The no-nonsense doctor offering glimmer of hope to the tearful orphans of war
EVERY day brings new despair in Severodonetsk, a town close to the Russian border in a distant pocket of eastern Ukraine. Beyond the reach of international media, its daily horrors go largely unrecorded.
Little remains untouched: apartment blocks, schools, churches and warehouses – all reduced to rubble. When the town’s orphanage for babies and under-fives was shelled, its supporters – who had followed its progress in happier times on social media – posted anxious messages: ‘What happened to the children?’
They were reassured by staff that all 40 had escaped unharmed and, after travelling hundreds of miles, were being cared for at another orphanage, in Lviv in western Ukraine, by a ‘guardian angel’ – Dr Halyna Kachanovska.
The Mail on Sunday found Dr Kachanovska
‘Keep the noise down – some of the children are sleeping’
last week supervising the arrival of donated goods. She projects a mixture of benevolence and calm authority and doesn’t suffer fools. ‘No, not down there, put them over here in the corner,’ she says as we help to carry towers of disposable nappies into the main entrance.
Commanding and cajoling, she soon has half a dozen men organised into a streamlined unloading team. ‘That’s better,’ she says. ‘See, more efficient. But keep the noise down, some of the children are sleeping.’
Half an hour later she leads us down a long corridor. On one side runs a wall painted with cartoons, above cots and high chairs and bags of toys; on the other, rows of sandbags protect high windows. Lviv has been markedly more tense of late and Dr Kachanovska isn’t taking any chances, not with her precious charges.
Outside one room stands a straight line of toddler-size boots, all facing the wall. If it wasn’t obvious before, it is now. Dr Kachanovska is a stickler for discipline. As she glides around her domain, arms behind her back, she appears out of step with modern times, like a character – a hospital matron perhaps – from a 1950s British film.
The arrival of the tots from Severodonetsk doubled the number of children under her care. Almost all need specialist attention for long-term medical conditions. She is devoted to her work and wishes there ‘were more hours in the day’. Leaving her home outside the city at first light each day, she arrives at her desk two buses and 90 minutes later. Some nights she wants to work late but must be home before the 10pm curfew.
We are directed to a kitchen area. ‘All the children are divided into groups. Here you will find the ones aged between one year and 18 months,’ she says.
It is lunchtime and the younger children sit in high chairs while others are grouped around a wooden table. In all there are eight children and four nurses. In any similar-aged group of children this would be a noisy affair, but what is striking – and unutterably sad – is the silence, broken only by one or two whimpering staccato cries.
‘Some of the children were born with different forms of brain damage,’ explains Dr Kachanovska.
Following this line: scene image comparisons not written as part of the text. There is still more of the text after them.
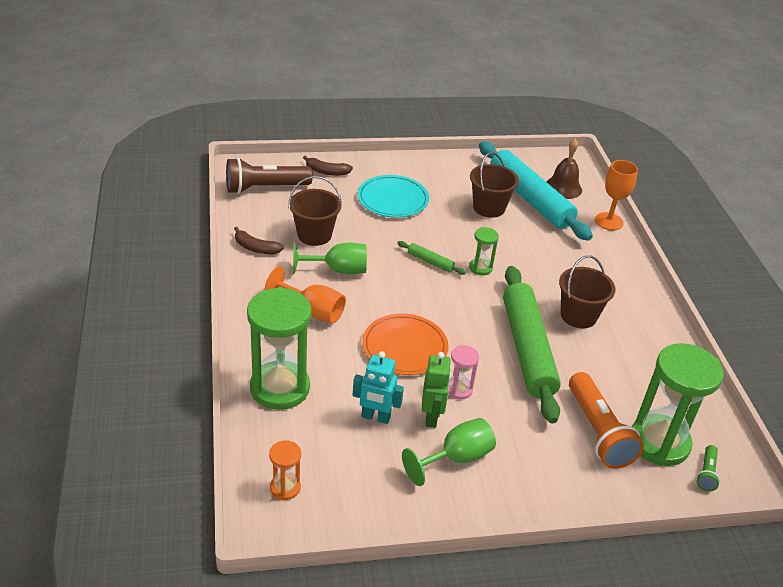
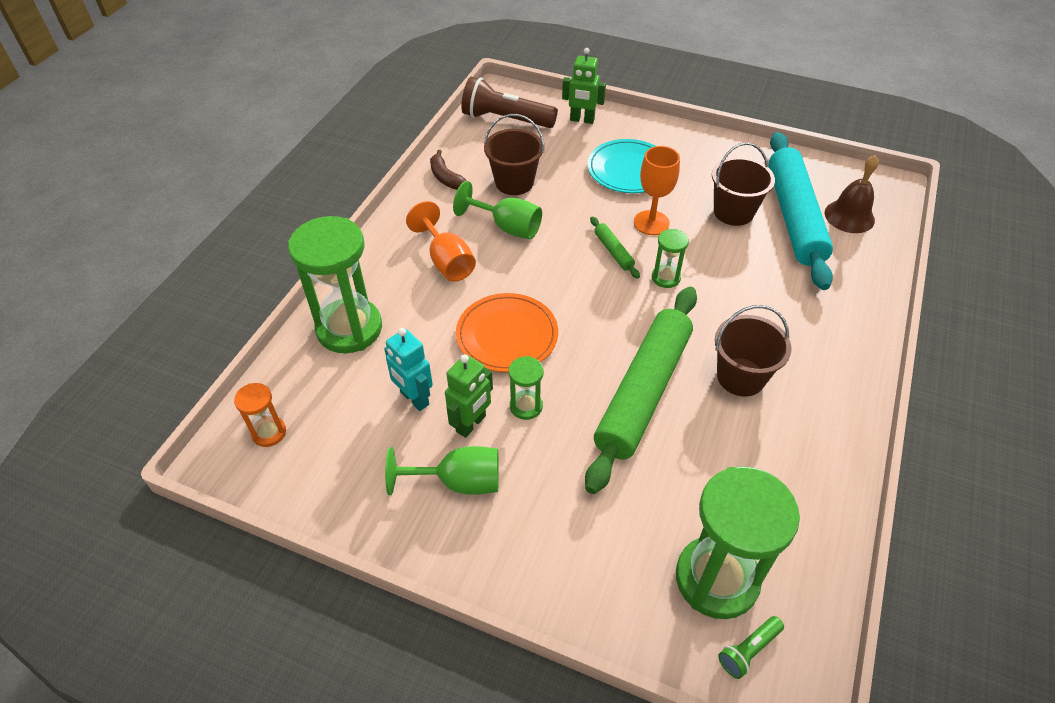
camera: 35 degrees right, 10 degrees up
(326, 172) = (582, 120): brown banana -> green robot
(459, 389) = (526, 406): pink hourglass -> green hourglass
(598, 432) = (648, 529): orange flashlight -> none
(609, 221) = (878, 276): orange goblet -> orange goblet (651, 223)

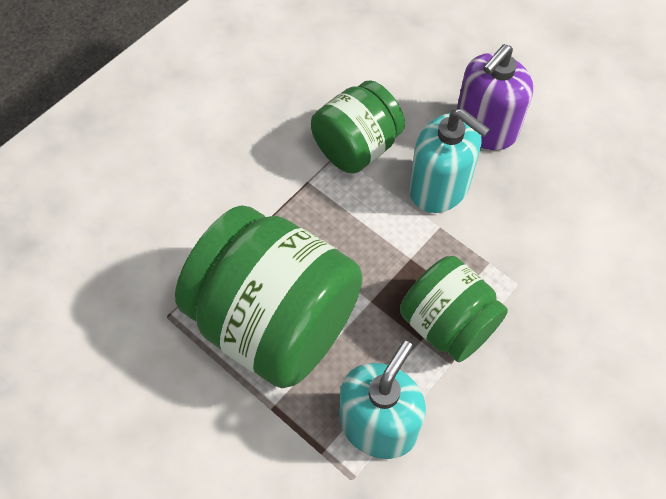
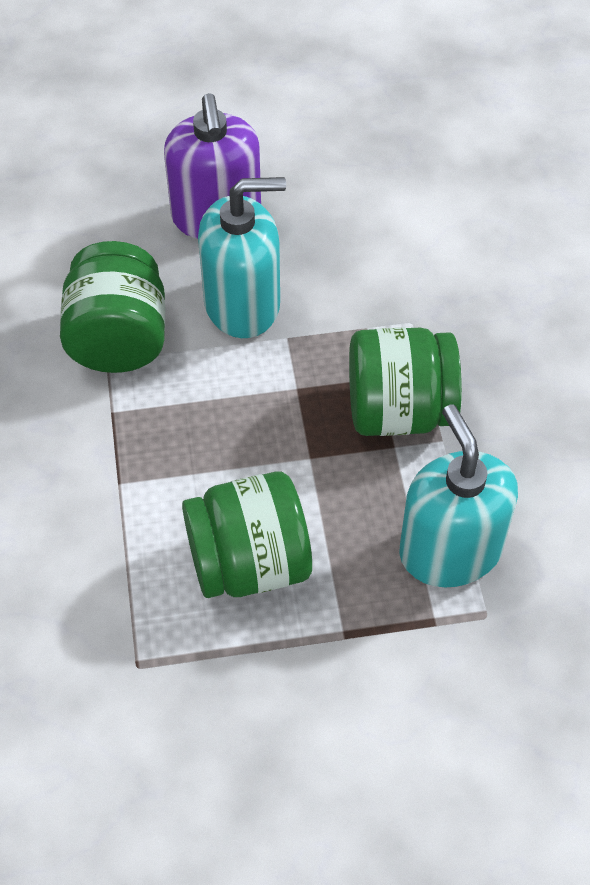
camera: 50 degrees left, 5 degrees down
(275, 322) = (249, 563): green jar -> green jar, size x0.58

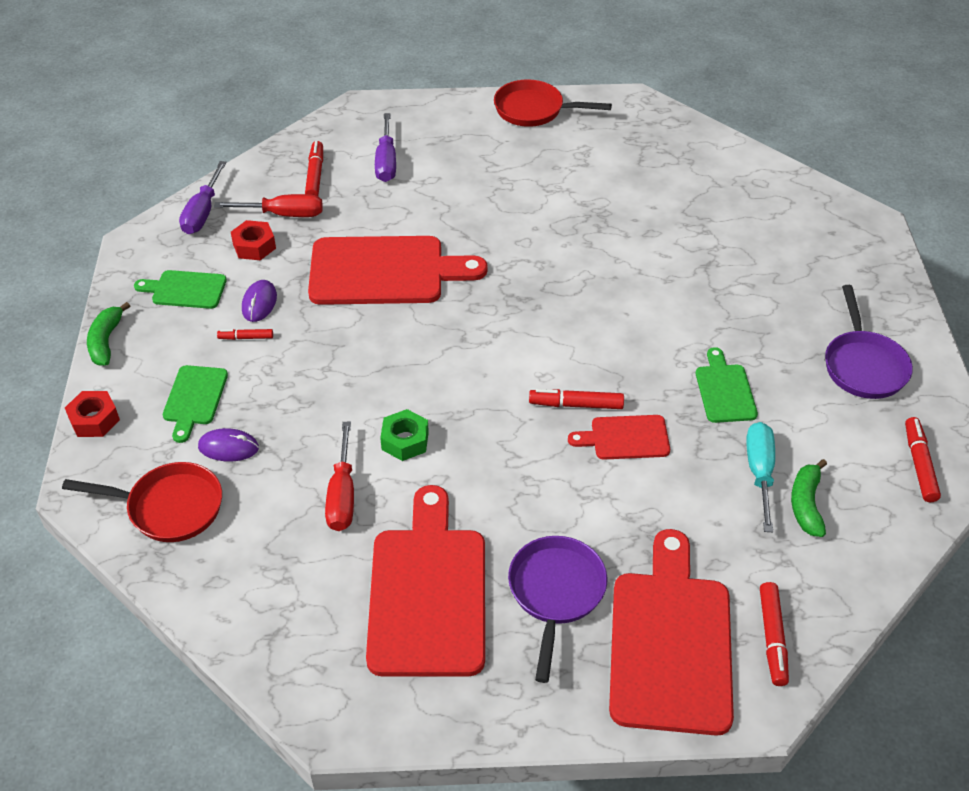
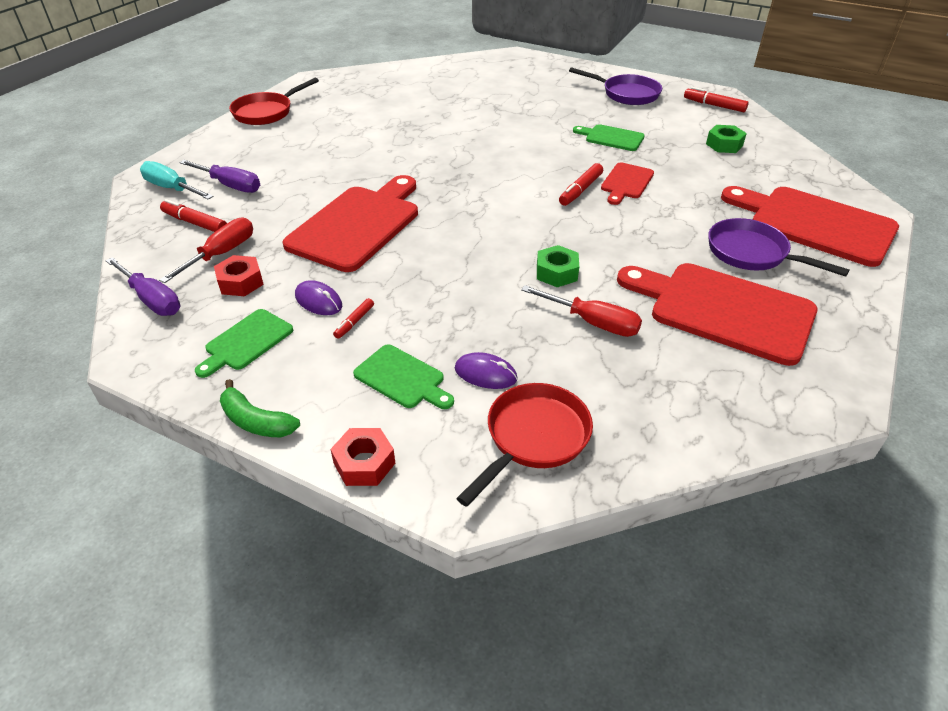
camera: 60 degrees left, 5 degrees down
(228, 447) = (485, 374): purple mouse -> purple mouse turned 75 degrees clockwise
(759, 472) = (689, 150): turquoise screwdriver -> turquoise screwdriver (172, 188)
(772, 638) = (824, 189): red marker -> none
(806, 504) = (724, 145): green banana -> green nut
In another room, its walls decorated with pandas and bears, a
toddler in a polo-neck jumper stands as if guarding the doorway. He is tearful and puts his fingers in his mouth. Dr Kachanovska bends to console and kiss him. Another boy, wearing a top proclaiming ‘Don’t Let the Bed Bugs Bite’, is slumped against a cot, his hand clinging to one of the bars.
Walking back to her office, Dr Kachanovska says the new arrivals have generally adapted well despite their displacement. ‘The hardest thing for all the children is being woken by nurses when the air-raid siren sounds and being taken to the basement in the middle of the night. It is distressing for everyone. The children do not understand.’
To her staff, Dr Kachanovska is known as ‘The Boss’. She scoffs at the idea that she is some kind of heroine. ‘We are a team,’ she says. ‘Everyone here plays their part.’
Nevertheless, she is held in awed reverence. In comical fashion, one porter removes his cap and bows his head as she passes.
‘Don’t worry about us. We’ll be fine’
She shows us hundreds of photos taken before the war: children playing outside; visits from local dignitaries; a boy, now grown up, returning to the orphanage in 2019; children opening their presents from Santa last year. ‘Look, we hide the presents under their pillows,’ she says beaming, oblivious to the pictures’ throatcatching impact.
Finally we say our goodbyes and The Boss resumes her rounds, striding down a corridor and saying over her shoulder: ‘Don’t worry about us. We will be fine!’